● **Aufgabe**: Fasse den folgenden Redeauszug zur Verkürzung der Schulzeit bis zum Abitur in zwei Sätzen zusammen.

Es geht nur nicht so einfach und so schnell,

(Unruhe bei einzelnen Abgeordneten der CDU – Jürgen Seidel, CDU: Nöö!)

wie es die CDU behauptet.

Ich sehe drei Möglichkeiten, dieses Ziel zu erreichen:

1. die vernünftige und langsame Möglichkeit

Mindestens die Differenz von 23 Stunden ist auf die Klassen 5 bis 12 zu verteilen. Es beginnt mit Klasse 5 und wächst dann jährlich bis zur Klasse 10 auf. Im darauf folgenden Jahr wird die Abiturausbildung auf 12 Jahre verkürzt. Diese Verkürzung könnte also frühestens zum Schuljahr 2007/08 erfolgen.

(Heiterkeit bei einzelnen Abgeordneten der CDU – Wolfgang Riemann, CDU: 2007? 2007? – Harry Glawe, CDU: Glückwunsch! – Jörg Vierkant, CDU: Sehr schön!)

Für den Absolventen! Für den Absolventen! Man muss das mal nachvollziehen!

(Beifall bei einzelnen Abgeordneten der PDS – Wolfgang Riemann, CDU: Jaja.)

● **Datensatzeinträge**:
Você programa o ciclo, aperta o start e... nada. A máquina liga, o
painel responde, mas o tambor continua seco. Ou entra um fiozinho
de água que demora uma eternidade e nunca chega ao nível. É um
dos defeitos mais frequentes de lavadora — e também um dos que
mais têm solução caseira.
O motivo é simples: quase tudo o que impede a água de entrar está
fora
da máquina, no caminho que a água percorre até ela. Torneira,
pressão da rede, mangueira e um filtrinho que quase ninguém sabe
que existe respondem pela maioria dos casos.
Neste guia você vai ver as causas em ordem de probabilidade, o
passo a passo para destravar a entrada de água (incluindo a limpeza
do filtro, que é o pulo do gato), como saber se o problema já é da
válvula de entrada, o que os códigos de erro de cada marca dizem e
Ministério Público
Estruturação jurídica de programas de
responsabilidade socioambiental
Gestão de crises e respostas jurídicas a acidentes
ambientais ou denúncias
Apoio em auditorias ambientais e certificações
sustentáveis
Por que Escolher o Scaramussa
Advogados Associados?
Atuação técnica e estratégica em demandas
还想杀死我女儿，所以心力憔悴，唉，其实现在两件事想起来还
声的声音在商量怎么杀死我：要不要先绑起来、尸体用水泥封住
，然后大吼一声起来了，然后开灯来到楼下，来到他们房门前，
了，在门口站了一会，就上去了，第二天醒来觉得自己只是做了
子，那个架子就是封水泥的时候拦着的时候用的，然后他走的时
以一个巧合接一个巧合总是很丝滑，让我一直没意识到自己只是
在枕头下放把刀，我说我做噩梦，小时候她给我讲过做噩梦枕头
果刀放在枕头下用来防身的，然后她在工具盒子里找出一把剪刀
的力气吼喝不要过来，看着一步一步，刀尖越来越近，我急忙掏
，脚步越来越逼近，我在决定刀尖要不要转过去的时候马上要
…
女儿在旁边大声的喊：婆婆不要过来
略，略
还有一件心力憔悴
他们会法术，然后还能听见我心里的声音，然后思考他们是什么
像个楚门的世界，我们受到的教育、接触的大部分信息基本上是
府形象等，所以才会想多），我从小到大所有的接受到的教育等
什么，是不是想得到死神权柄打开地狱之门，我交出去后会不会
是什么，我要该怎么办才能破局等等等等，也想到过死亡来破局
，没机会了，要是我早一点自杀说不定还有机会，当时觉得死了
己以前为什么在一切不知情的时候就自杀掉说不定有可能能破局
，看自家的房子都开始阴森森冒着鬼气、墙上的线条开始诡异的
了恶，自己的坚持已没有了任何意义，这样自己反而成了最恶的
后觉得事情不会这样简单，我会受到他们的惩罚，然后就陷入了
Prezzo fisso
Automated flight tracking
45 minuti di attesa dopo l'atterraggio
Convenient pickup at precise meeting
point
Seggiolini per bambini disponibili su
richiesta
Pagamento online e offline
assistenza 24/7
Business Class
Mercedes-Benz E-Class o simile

● **Lösung**: Im Redeauszug heißt es, das Ziel lasse sich nicht so einfach und schnell erreichen, wie die CDU behaupte, und es werden drei Möglichkeiten dafür genannt. Als erste wird eine vernünftige und langsame Möglichkeit beschrieben: Mindestens die Differenz von 23 Stunden wird, beginnend mit Klasse 5 und jährlich bis Klasse 10 aufwachsend, auf die Klassen 5 bis 12 verteilt, sodass die Abiturausbildung frühestens zum Schuljahr 2007/08 auf 12 Jahre verkürzt werden könnte.